University of Arkansas for Medical Sciences, USA
Reza Hakkak, Ph.D., is nutritionist and Professor and Chairman of the Department of Dietetics and Nutrition in the College of Health Professions, Professor of Pediatrics in the College of Medicine, and Professor of Department of Health Policy and Management in the College of Public Health at the University of Arkansas for Medical Sciences. Dr. Hakkak’s research includes Nutritional toxicology, Influence of diet and nutrition on cancer prevention or promotion, Obesity and Breast Cancer prevention or promotion, Animal modeling for Cancer Research. For past several years, his research interests have focused on links between obesity and breast cancer prevention or promotion. Dr. Hakkak has published more than 40 research articles and more than 150 abstracts and presentations.
Obesity has been epidemic in the US for over two decades and capable significantly affects the metabolic profile in animals and humans. As we reported earlier, obese rats have a significantly lower level of S-adenosylmethionine (SAM) in serum, a universal methyl group donor, and lower methylation ratio compare to lean animals. Also obesity has been linked with the risk of development of various cancers, including breast cancer. Dehydroepiandrosterone (DHEA) is an over-the-counter dietary supplement used as an anti-cancer agent and anti-obesity supplement. The objectives of this study were to investigate the long-term effects of DHEA treatment on serum concentration of methylation cycle and oxidative stress metabolites using 7,12-dimethylbenz(a)anthracene (DMBA)-induced mammary tumor model.
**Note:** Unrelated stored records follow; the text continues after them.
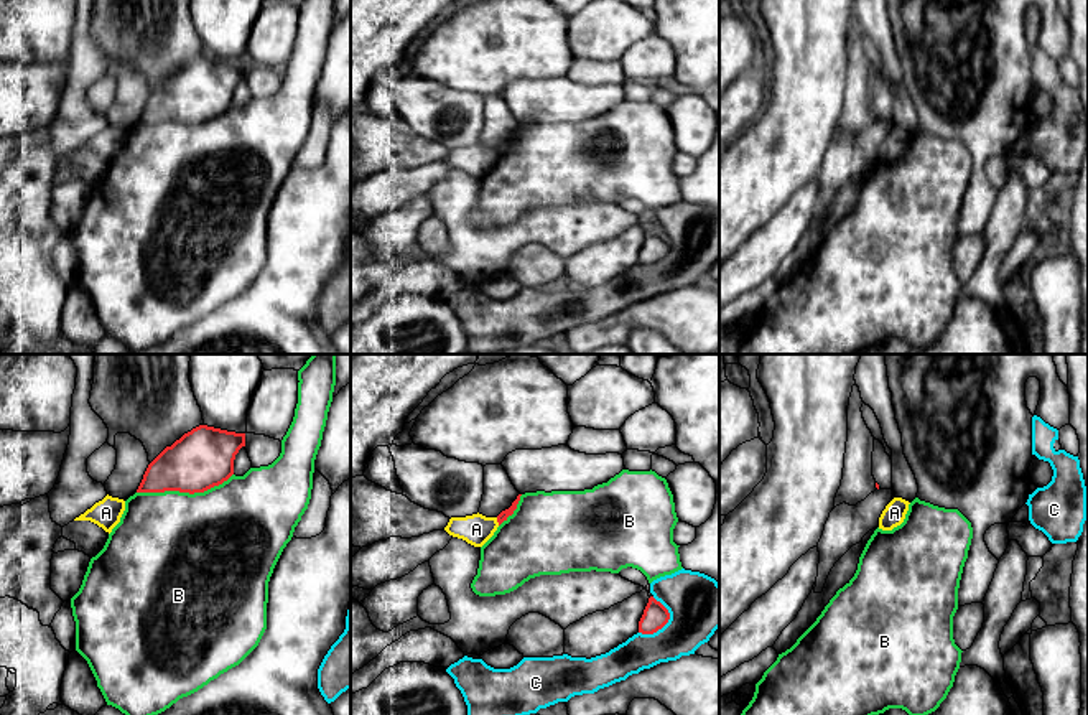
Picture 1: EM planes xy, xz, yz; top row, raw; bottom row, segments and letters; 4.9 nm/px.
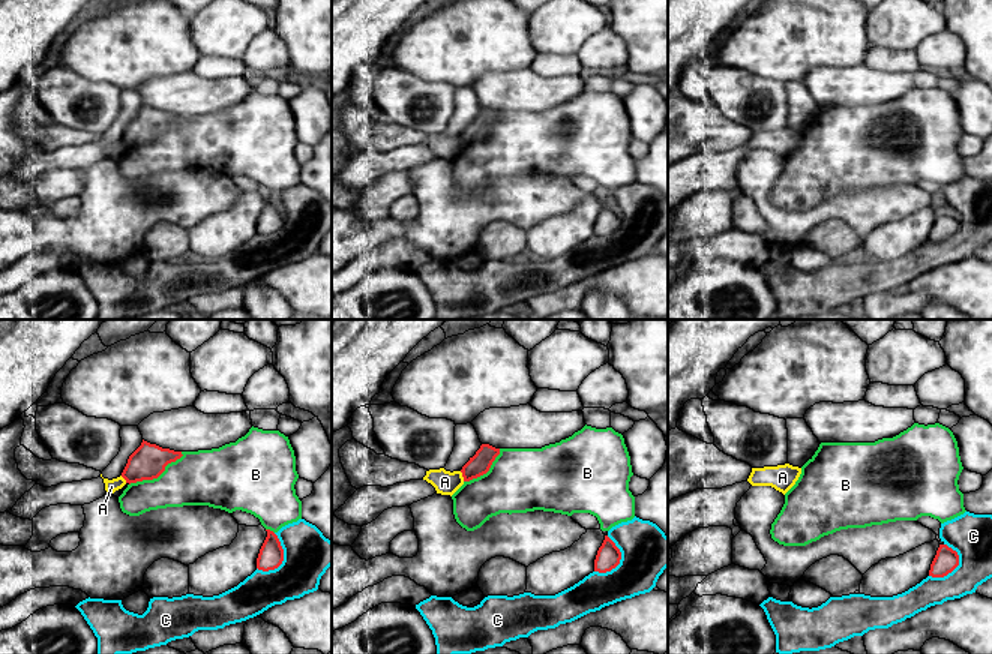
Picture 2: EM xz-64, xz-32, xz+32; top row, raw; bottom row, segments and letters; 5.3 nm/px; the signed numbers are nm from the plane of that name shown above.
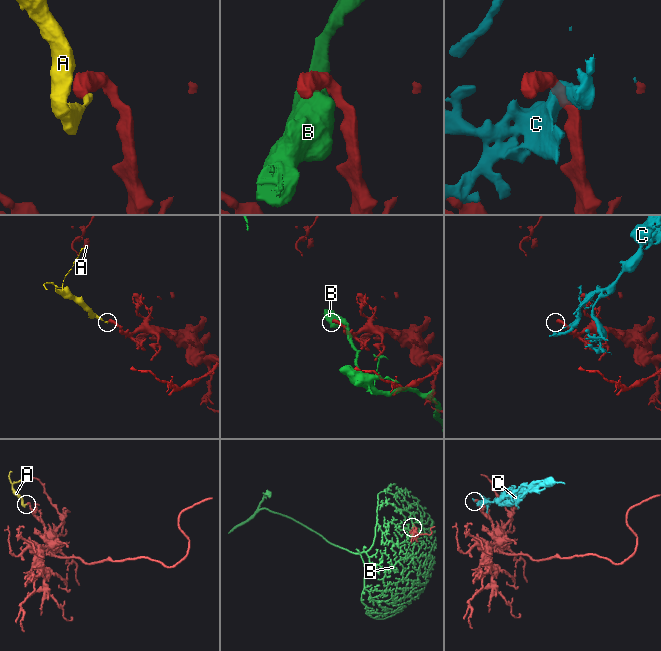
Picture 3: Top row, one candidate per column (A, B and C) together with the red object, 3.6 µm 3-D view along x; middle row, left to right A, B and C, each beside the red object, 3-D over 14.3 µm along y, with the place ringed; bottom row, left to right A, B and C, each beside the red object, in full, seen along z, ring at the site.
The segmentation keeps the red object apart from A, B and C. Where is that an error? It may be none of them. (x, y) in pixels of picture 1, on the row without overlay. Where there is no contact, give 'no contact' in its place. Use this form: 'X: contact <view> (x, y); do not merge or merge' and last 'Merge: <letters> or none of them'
A: contact xz (497, 152); do not merge
B: contact xy (185, 122); do not merge
C: contact xz (667, 252); do not merge
Merge: none of them

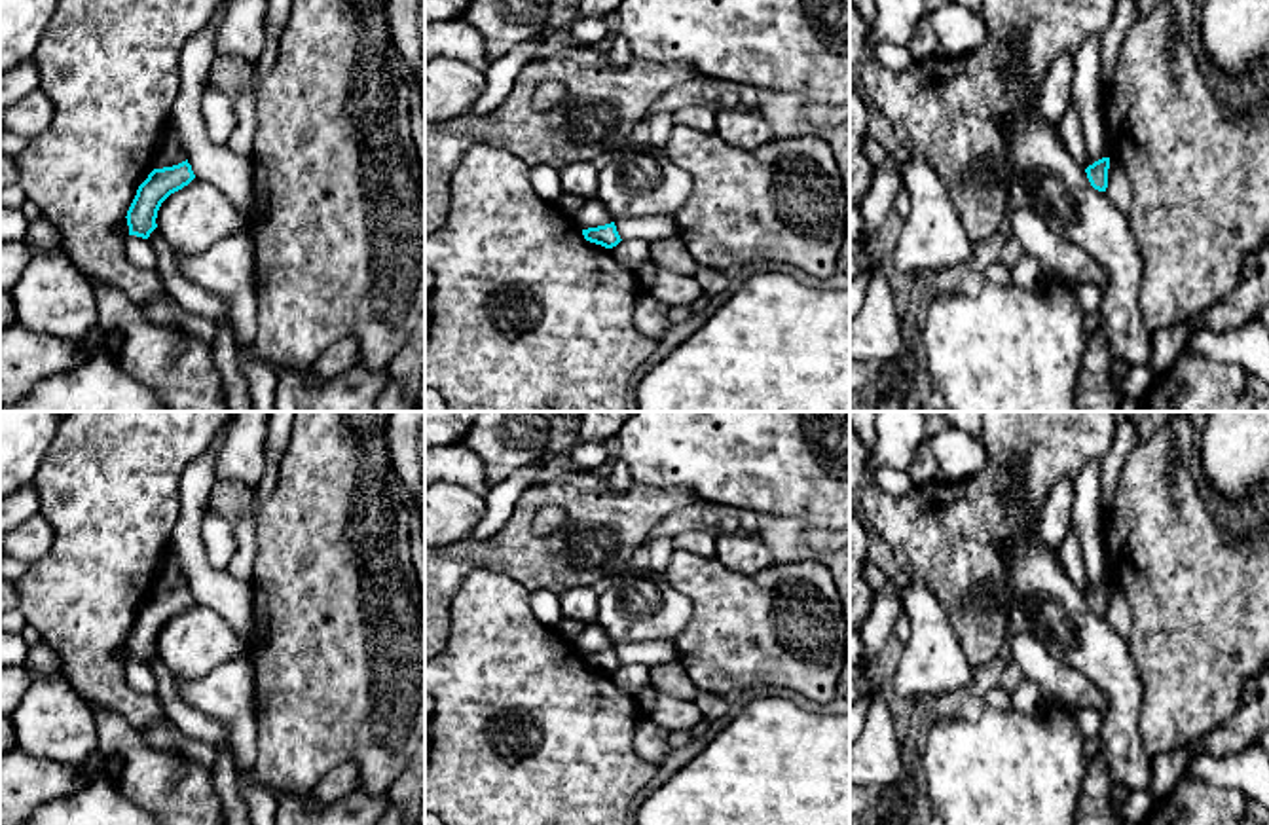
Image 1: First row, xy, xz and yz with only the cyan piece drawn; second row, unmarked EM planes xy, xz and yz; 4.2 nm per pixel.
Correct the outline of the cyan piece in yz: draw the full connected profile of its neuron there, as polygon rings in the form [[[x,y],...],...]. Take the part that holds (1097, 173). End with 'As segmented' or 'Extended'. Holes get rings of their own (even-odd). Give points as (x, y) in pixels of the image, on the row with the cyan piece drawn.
[[[1102,157],[1085,169],[1091,186],[1098,192],[1108,188],[1110,157]]]. As segmented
Twenty (20) six-week-old obese female Zucker rats were used. Rats were randomly assigned and had ad libitum access to water and a diet of either chow (2016) as a control diet or chow with the addition of DHEA at a concentration of 6 g/kg of chow as a DHEA diet. All rats were orally gavaged at age 50 days with 65 mg DMBA/kg body weight and were sacrificed 155 days post-DMBA treatment and serums were collected. Serum concentration of SAM, Methionine, S-adenosylhomocysteine (SAH), reduced glutathione (GSH), oxidized glutathione (GSSG) and Cysteine were measured by HPLC method with electrochemical detection or LC-MS method. Obese rats fed the DHEA diet gained significantly less weight (P<0.001) than control fed rats. Fifty-five percent (55%) of the control diet group developed mammary tumors, while no tumors were detected in the DHEA diet group (P<0.001), despite control rats had significantly higher (P<0.02) GSH/GSSG ratio, known as “oxidative ratio”, and significantly (P<0.001) higher SAM/SAH ratio, known as “methylation ratio” compare to DHEA diet group. Serum concentration of methionine (P<0.02) and cysteine (P<0.002) were significantly lower in control group compare to DHEA diet group. Our results suggest that DHEA treatment can reduce body weight gain andtumors formation what is accompanied by increase in serum concentration of methionine and cysteine two critical amino acids involved in initiation of synthesis of methyl group donor (SAM) and antioxidative capacity (GSH). Lower methylation and oxidative ratios that we observed in DHEA diet group possibly reflect much higher turnover of GSH, GSSG, SAM and SAH in this group compare to control. Supported by ABI to RH.